DATASET EXTRACT: Begin

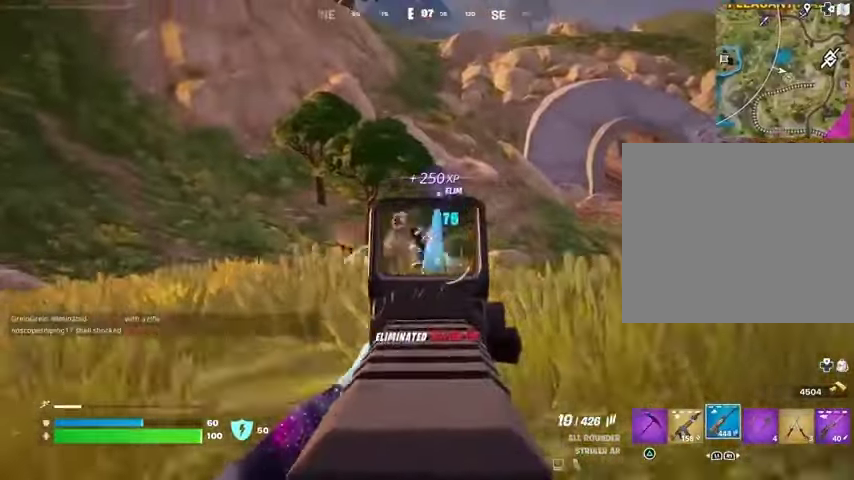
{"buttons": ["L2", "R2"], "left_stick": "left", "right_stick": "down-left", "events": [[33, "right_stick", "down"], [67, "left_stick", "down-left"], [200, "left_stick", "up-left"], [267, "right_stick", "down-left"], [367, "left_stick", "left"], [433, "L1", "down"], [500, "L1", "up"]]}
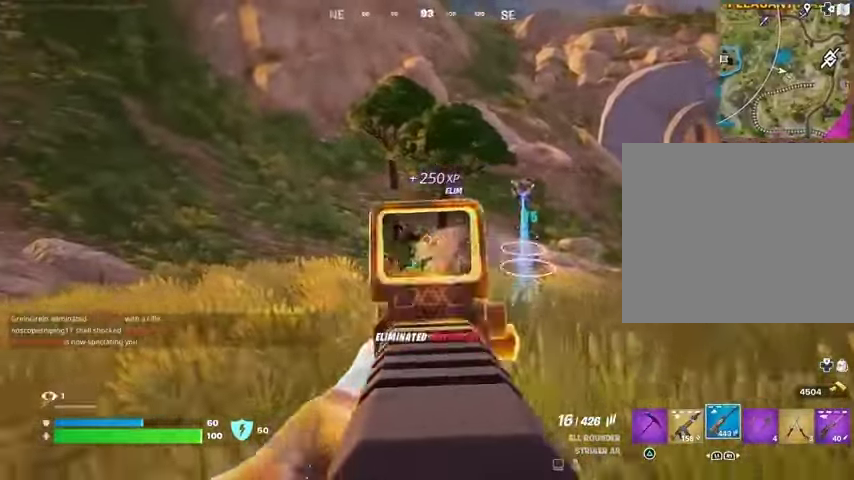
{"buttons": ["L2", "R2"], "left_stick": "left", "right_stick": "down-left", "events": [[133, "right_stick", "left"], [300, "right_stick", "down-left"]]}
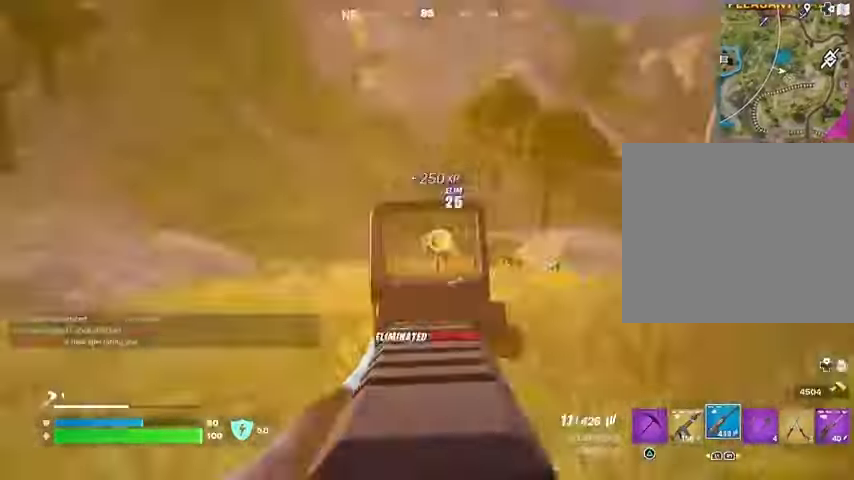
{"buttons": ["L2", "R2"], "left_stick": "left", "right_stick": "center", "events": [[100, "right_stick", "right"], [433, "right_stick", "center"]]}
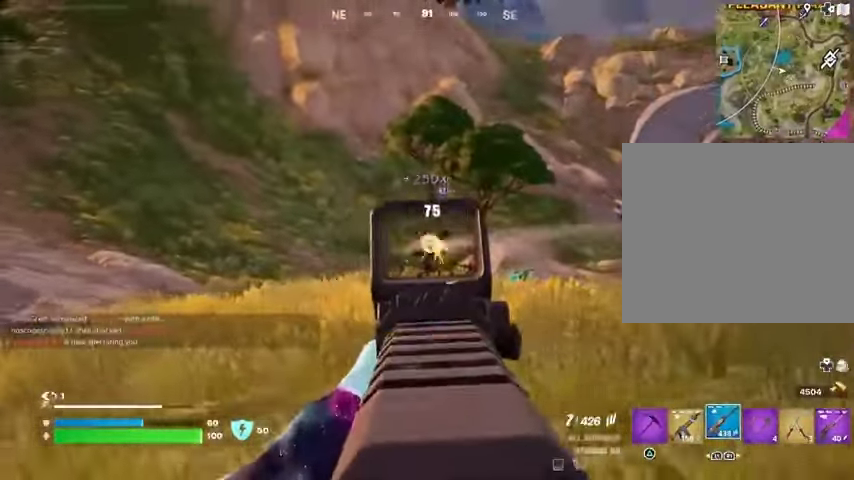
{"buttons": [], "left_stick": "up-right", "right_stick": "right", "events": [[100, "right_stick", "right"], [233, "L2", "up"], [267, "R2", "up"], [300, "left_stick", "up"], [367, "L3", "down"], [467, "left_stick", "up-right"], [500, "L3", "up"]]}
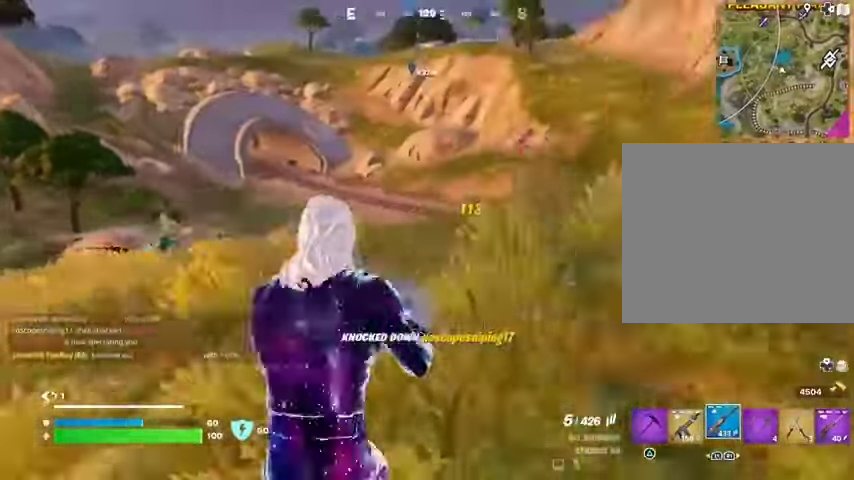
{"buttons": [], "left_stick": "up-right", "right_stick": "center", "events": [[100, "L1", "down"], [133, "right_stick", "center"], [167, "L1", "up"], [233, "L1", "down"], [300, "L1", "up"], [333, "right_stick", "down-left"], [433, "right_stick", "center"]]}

DATASET EXTRACT: End

WHAT IS EXPECTED:
Where a line of the records holds the word "center", copy that line.

WORKED SOLUTION:
{"buttons": ["L2", "R2"], "left_stick": "left", "right_stick": "center", "events": [[100, "right_stick", "right"], [433, "right_stick", "center"]]}
{"buttons": [], "left_stick": "up-right", "right_stick": "center", "events": [[100, "L1", "down"], [133, "right_stick", "center"], [167, "L1", "up"], [233, "L1", "down"], [300, "L1", "up"], [333, "right_stick", "down-left"], [433, "right_stick", "center"]]}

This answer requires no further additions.